De twee belangrijkste punten uit de uitspraak:
Eerste punt. De RvS vindt het hoger beroep onvoldoende gemotiveerd. De RvS focust daarbij op het aspect veiligheid van de populieren.
Wij hebben ons geconcentreerd op het aantonen van de ondeugdelijkheid van de beoordelingsmethode en dus niet zo zeer op de feitelijke toestand van de populieren.

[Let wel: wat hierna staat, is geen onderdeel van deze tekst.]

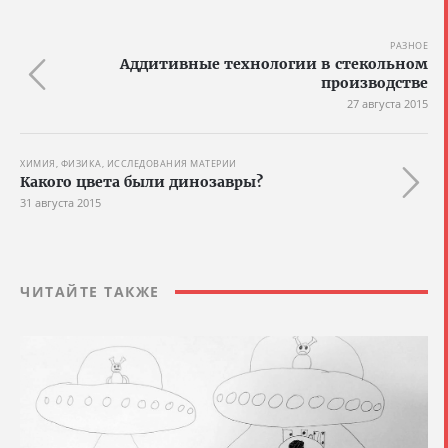
РАЗНОЕ
Аддитивные технологии в стекольном
производстве
27 августа 2015
ХИМИЯ, ФИЗИКА, ИССЛЕДОВАНИЯ МАТЕРИИ
Какого цвета были динозавры?
31 августа 2015
ЧИТАЙТЕ ТАКЖЕ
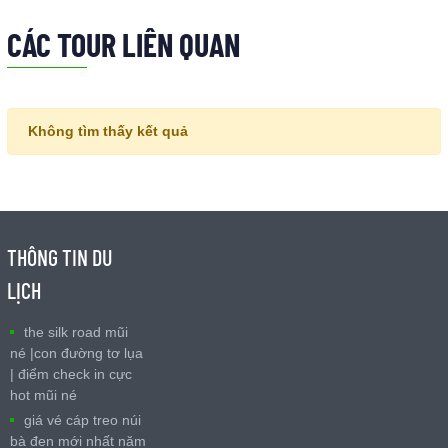
CÁC TOUR LIÊN QUAN
Không tìm thấy kết quả
THÔNG TIN DU
LỊCH
the silk road mũi
né |con đường tơ lụa
| điểm check in cực
hot mũi né
giá vé cáp treo núi
bà đen mới nhất năm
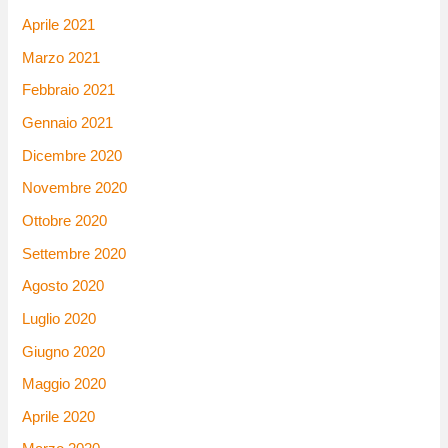
Aprile 2021
Marzo 2021
Febbraio 2021
Gennaio 2021
Dicembre 2020
Novembre 2020
Ottobre 2020
Settembre 2020
Agosto 2020
Luglio 2020
Giugno 2020
Maggio 2020
Aprile 2020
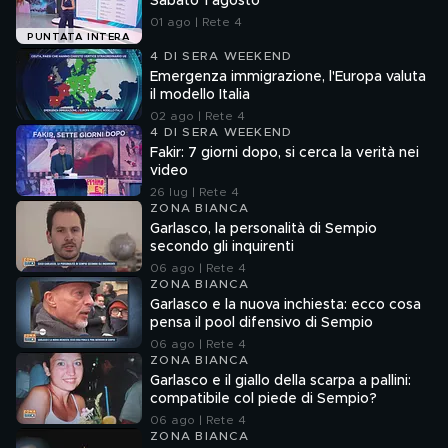
Sabato 1 agosto
01 ago | Rete 4
PUNTATA INTERA
4 DI SERA WEEKEND
Emergenza immigrazione, l'Europa valuta
il modello Italia
02 ago | Rete 4
4 DI SERA WEEKEND
Fakir: 7 giorni dopo, si cerca la verità nei
video
26 lug | Rete 4
ZONA BIANCA
Garlasco, la personalità di Sempio
secondo gli inquirenti
06 ago | Rete 4
ZONA BIANCA
Garlasco e la nuova inchiesta: ecco cosa
pensa il pool difensivo di Sempio
06 ago | Rete 4
ZONA BIANCA
Garlasco e il giallo della scarpa a pallini:
compatibile col piede di Sempio?
06 ago | Rete 4
ZONA BIANCA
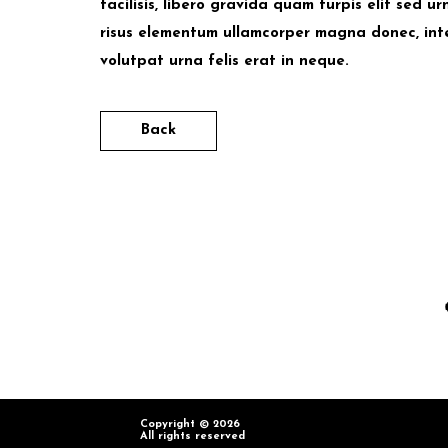
facilisis, libero gravida quam turpis elit sed ur
risus elementum ullamcorper magna donec, inte
volutpat urna felis erat in neque.
Back
Copyright © 2026
All rights reserved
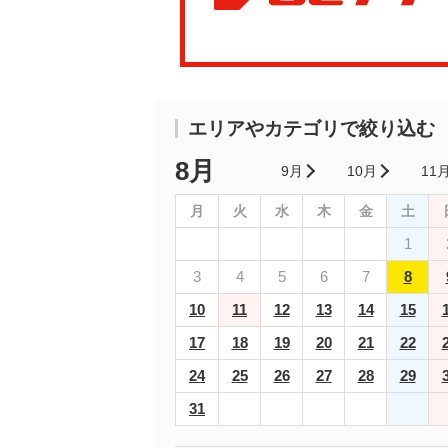
エリアやカテゴリで絞り込む
8月
9月
10月
11
月
火
水
木
金
土
1
3
4
5
6
7
8
10
11
12
13
14
15
17
18
19
20
21
22
24
25
26
27
28
29
31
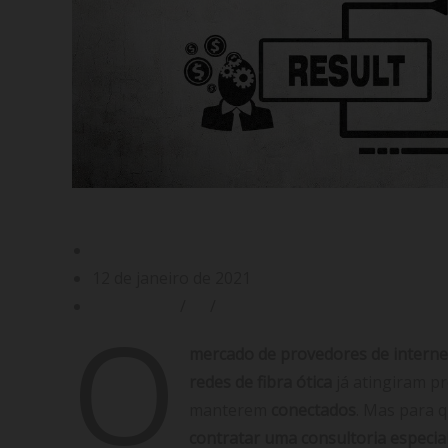
Consultoria especializada em Gestão de
Gabriel Filgueiras
12 de janeiro de 2021
Consultoria
/
ISP
/
Suporte Técnico
O
mercado de provedores de interne
redes de fibra ótica
já atingiram p
manterem
conectados
. Mas para
contratar uma consultoria especia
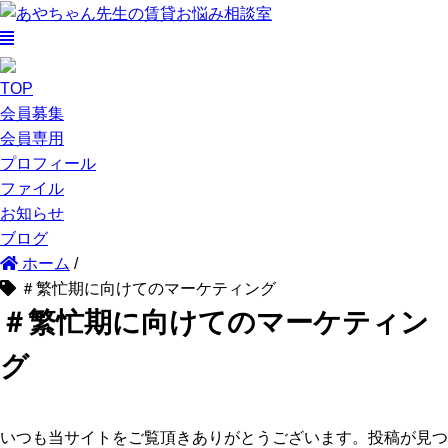
TOP
会員募集
会員専用
プロフィール
ファイル
お知らせ
ブログ
ホーム
/
＃繁忙期に向けてのマーケティング
＃繁忙期に向けてのマーケティン
グ
いつも当サイトをご覧頂きありがとうございます。投稿が見つ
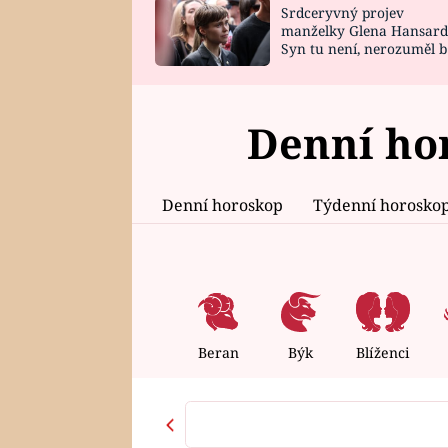
Srdceryvný projev
SNÁŘ
CELEBRITY
manželky Glena Hansard
Syn tu není, nerozuměl b
HOROSKOP NA
VAŘENÍ
tomu, vysvětlila
ROK 2023
Denní ho
Denní horoskop
Týdenní horosko
Beran
Býk
Blíženci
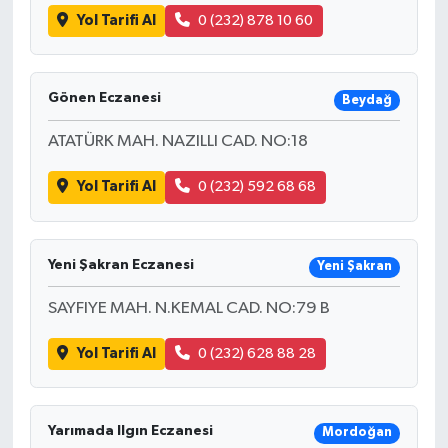
Yol Tarifi Al
0 (232) 878 10 60
Gönen Eczanesi
Beydağ
ATATÜRK MAH. NAZILLI CAD. NO:18
Yol Tarifi Al
0 (232) 592 68 68
Yeni Şakran Eczanesi
Yeni Şakran
SAYFIYE MAH. N.KEMAL CAD. NO:79 B
Yol Tarifi Al
0 (232) 628 88 28
Yarımada Ilgın Eczanesi
Mordoğan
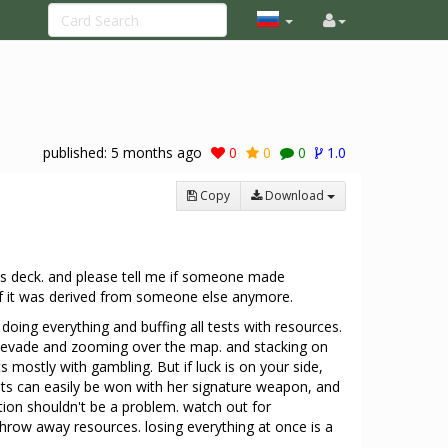
published:
5 months ago
0
0
0
1.0
Copy
Download
his deck. and please tell me if someone made
 if it was derived from someone else anymore.
doing everything and buffing all tests with resources.
r evade and zooming over the map. and stacking on
s mostly with gambling. But if luck is on your side,
ghts can easily be won with her signature weapon, and
tion shouldn't be a problem. watch out for
 throw away resources. losing everything at once is a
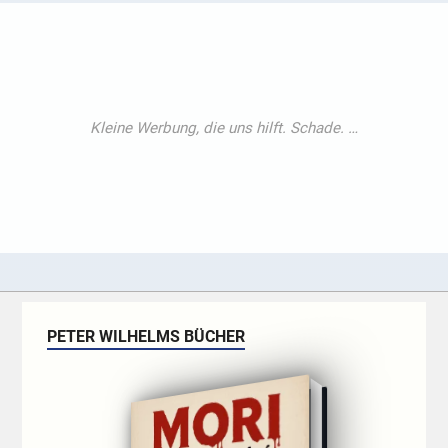
PETER WILHELMS BÜCHER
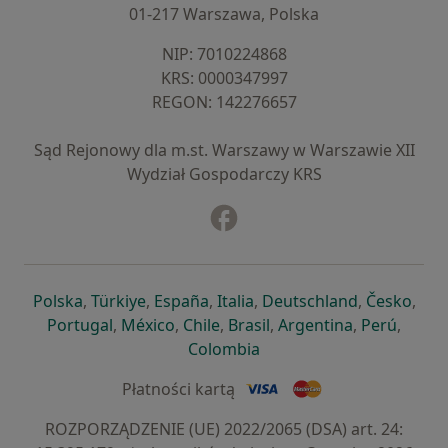
01-217 Warszawa, Polska
NIP: ⁠7010224868
KRS: ⁠0000347997
REGON: ⁠142276657
Sąd Rejonowy dla m.st. Warszawy w Warszawie XII
Wydział Gospodarczy KRS
Facebook
otwiera się w nowej karcie
otwiera się w nowej karcie
otwiera się w nowej karcie
otwiera się w nowej karcie
otwiera się w nowej karci
otwiera się
otwi
Polska
,
Türkiye
,
España
,
Italia
,
Deutschland
,
Česko
,
otwiera się w nowej karcie
otwiera się w nowej karcie
otwiera się w nowej karcie
otwiera się w nowej kar
otwiera się 
otwier
Portugal
,
México
,
Chile
,
Brasil
,
Argentina
,
Perú
,
otwiera się w nowej karc
Colombia
Płatności kartą
ROZPORZĄDZENIE (UE) 2022/2065 (DSA) art. 24:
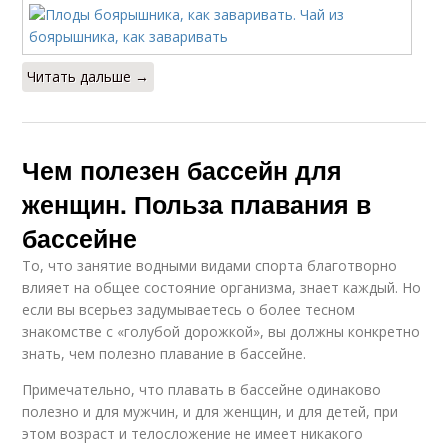
Читать дальше →
Чем полезен бассейн для
женщин. Польза плавания в
бассейне
То, что занятие водными видами спорта благотворно
влияет на общее состояние организма, знает каждый. Но
если вы всерьез задумываетесь о более тесном
знакомстве с «голубой дорожкой», вы должны конкретно
знать, чем полезно плавание в бассейне.
Примечательно, что плавать в бассейне одинаково
полезно и для мужчин, и для женщин, и для детей, при
этом возраст и телосложение не имеет никакого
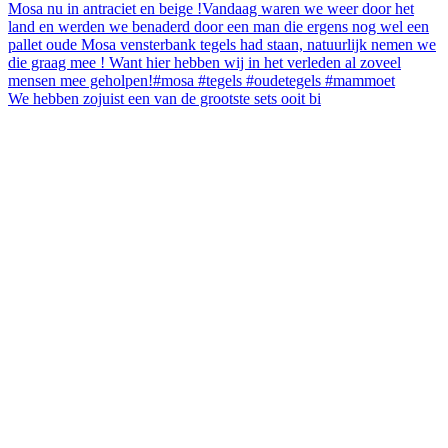
We hebben zojuist een van de grootste sets ooit bi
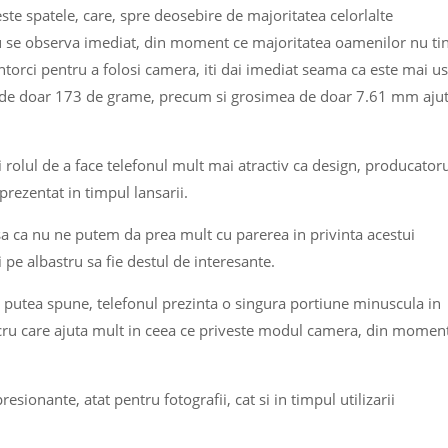
ste spatele, care, spre deosebire de majoritatea celorlalte
u se observa imediat, din moment ce majoritatea oamenilor nu ti
 intorci pentru a folosi camera, iti dai imediat seama ca este mai u
, de doar 173 de grame, precum si grosimea de doar 7.61 mm aju
 rolul de a face telefonul mult mai atractiv ca design, producator
rezentat in timpul lansarii.
sa ca nu ne putem da prea mult cu parerea in privinta acestui
i pe albastru sa fie destul de interesante.
 putea spune, telefonul prezinta o singura portiune minuscula in
lucru care ajuta mult in ceea ce priveste modul camera, din momen
esionante, atat pentru fotografii, cat si in timpul utilizarii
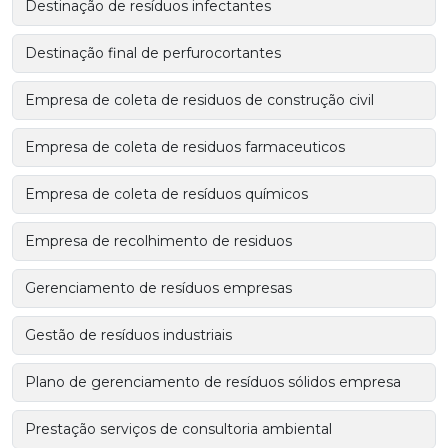
Destinação de resíduos infectantes
Destinação final de perfurocortantes
Empresa de coleta de residuos de construção civil
Empresa de coleta de residuos farmaceuticos
Empresa de coleta de resíduos químicos
Empresa de recolhimento de residuos
Gerenciamento de resíduos empresas
Gestão de resíduos industriais
Plano de gerenciamento de resíduos sólidos empresa
Prestação serviços de consultoria ambiental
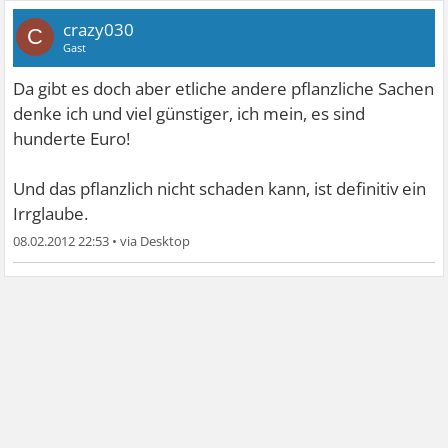
crazy030
C
Gast
Da gibt es doch aber etliche andere pflanzliche Sachen
denke ich und viel günstiger, ich mein, es sind
hunderte Euro!
Und das pflanzlich nicht schaden kann, ist definitiv ein
Irrglaube.
08.02.2012 22:53
•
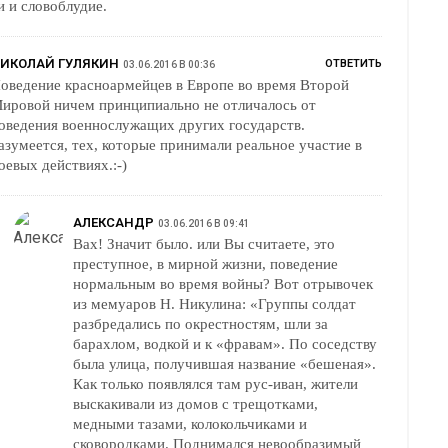
и и словоблудие.
ИКОЛАЙ ГУЛЯКИН
ОТВЕТИТЬ
03.06.2016 В 00:36
оведение красноармейцев в Европе во время Второй
ировой ничем принципиально не отличалось от
оведения военнослужащих других государств.
азумеется, тех, которые принимали реальное участие в
оевых действиях.:-)
АЛЕКСАНДР
03.06.2016 В 09:41
Вах! Значит было. или Вы считаете, это
преступное, в мирной жизни, поведение
нормальным во время войны? Вот отрывочек
из мемуаров Н. Никулина: «Группы солдат
разбредались по окрестностям, шли за
барахлом, водкой и к «фравам». По соседству
была улица, получившая название «бешеная».
Как только появлялся там рус-иван, жители
выскакивали из домов с трещотками,
медными тазами, колокольчиками и
сковородками. Поднимался невообразимый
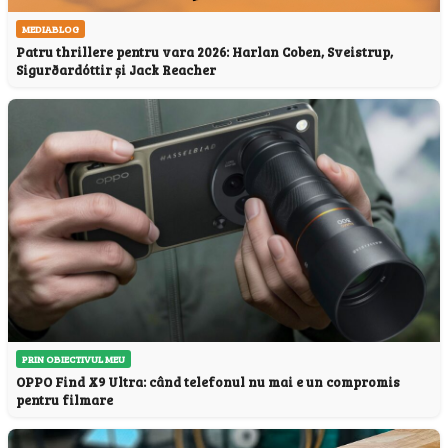
MEDIABLOG
Patru thrillere pentru vara 2026: Harlan Coben, Sveistrup,
Sigurðardóttir și Jack Reacher
PRIN OBIECTIVUL MEU
OPPO Find X9 Ultra: când telefonul nu mai e un compromis
pentru filmare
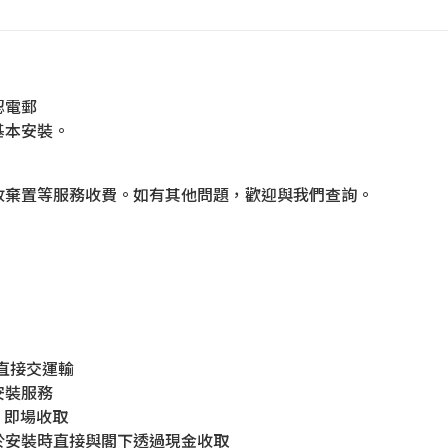
認電郵
基本安裝。
收棄置等服務收費。如有其他問題，歡迎與我們查詢。
用直接交運輸
安裝服務
 即場收取
於安裝時直接與閣下透過現金收取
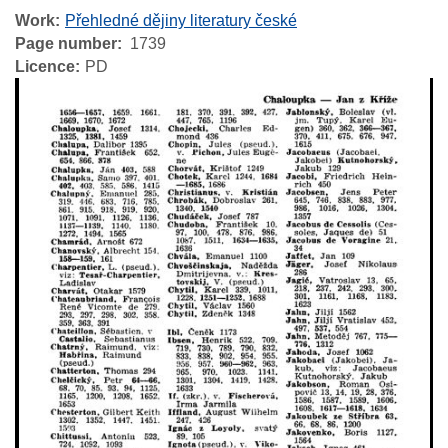
Work
Přehledné dějiny literatury české
Page number
1739
Licence
PD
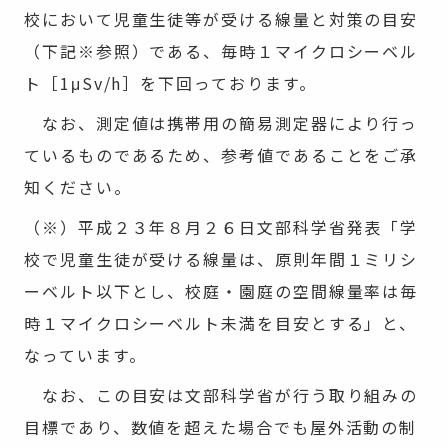
校において児童生徒等が受ける線量と対策の目安
（下記※参照）である、毎時１マイクロシーベル
ト［1μSv/h］を下回っております。
なお、測定値は携帯用の簡易測定器により行っ
ているものであるため、参考値であることをご承
知ください。
（※）平成２３年８月２６日文部科学省発表「学
校で児童生徒が受ける線量は、原則年間１ミリシ
ーベルト以下とし、校庭・園庭の空間線量率は毎
時１マイクロシーベルト未満を目安とする」と、
なっています。
なお、この目安は文部科学省が行う取り組みの
目標であり、数値を超えた場合でも屋外活動の制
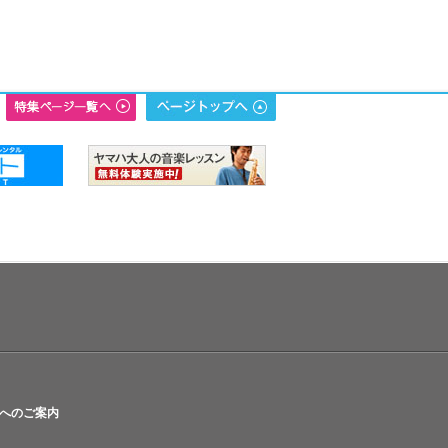
へのご案内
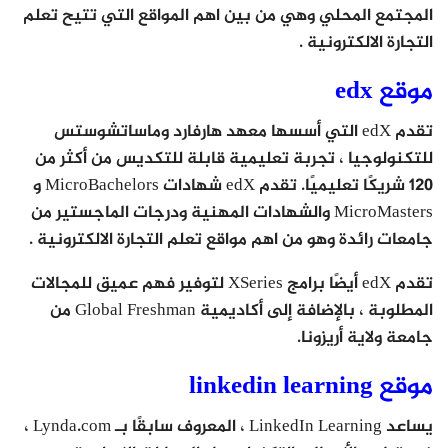
المجتمع المحلي وهي من بين اهم المواقع التي تتيح تعلم
التجارة الالكترونية .
موقع edx
تقدم edX التي أسسها معهد هارفارد وماساتشوستس
للتكنولوجيا ، تجربة تعليمية قابلة للتكديس من أكثر من
120 شريكًا تعليميًا. تقدم edX شهادات MicroBachelors و
MicroMasters والشهادات المهنية ودرجات الماجستير من
جامعات رائدة وهو من اهم مواقع تعلم التجارة الالكترونية .
تقدم edX أيضًا برامج XSeries لتوفير فهم عميق للمجالات
المطلوبة ، بالإضافة إلى أكاديمية Global Freshman من
جامعة ولاية أريزونا.
موقع linkedin learning
يساعد LinkedIn Learning ، المعروف سابقًا بـ Lynda.com ،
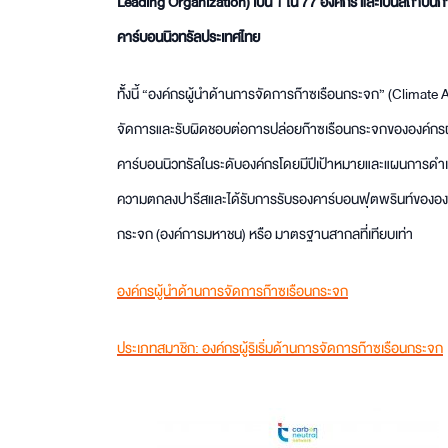
Leading Organization) เป็น 1 ใน 77 องค์กร และเป็นสถาบั
คาร์บอนนิวทรัลประเทศไทย
ทั้้งนี้ “องค์กรผู้นำด้านการจัดการก๊าซเรือนกระจก” (Climat
จัดการและรับผิดชอบต่อการปล่อยก๊าซเรือนกระจกขององค์กรผ่
คาร์บอนนิวทรัลในระดับองค์กรโดยมีปีเป้าหมายและแผนการดำเ
ความตกลงปารีสและได้รับการรับรองคาร์บอนฟุตพรินท์ขององค์
กระจก (องค์การมหาชน) หรือ มาตรฐานสากลที่เทียบเท่า
องค์กรผู้นำด้านการจัดการก๊าซเรือนกระจก
ประเภทสมาชิก: องค์กรผู้ริเริ่มด้านการจัดการก๊าซเรือนกระจก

We blijven dan ook vinden dat de scoringsmogelijkheden van de criteria (conditie, veiligheid, beheerbaarheid) van de Bomenwacht onvoldoende onderscheidend zijn. De daaraan gekoppelde vervangingstermijn, berust mede daarom op drijfzand. Wij baseerden ons op rapporten van bomenbureau Groendirectie Holland, de Landelijke Bomenstichting, de Wageningse Universiteit en methodologiedeskundige Ronald Janssen.

Tweede punt. De RvS wijst erop dat de gemeentelijke groenbeheerders de resultaten van de Bomenwacht Nederland beoordelingsmethode in alle gevallen hebben onderschreven.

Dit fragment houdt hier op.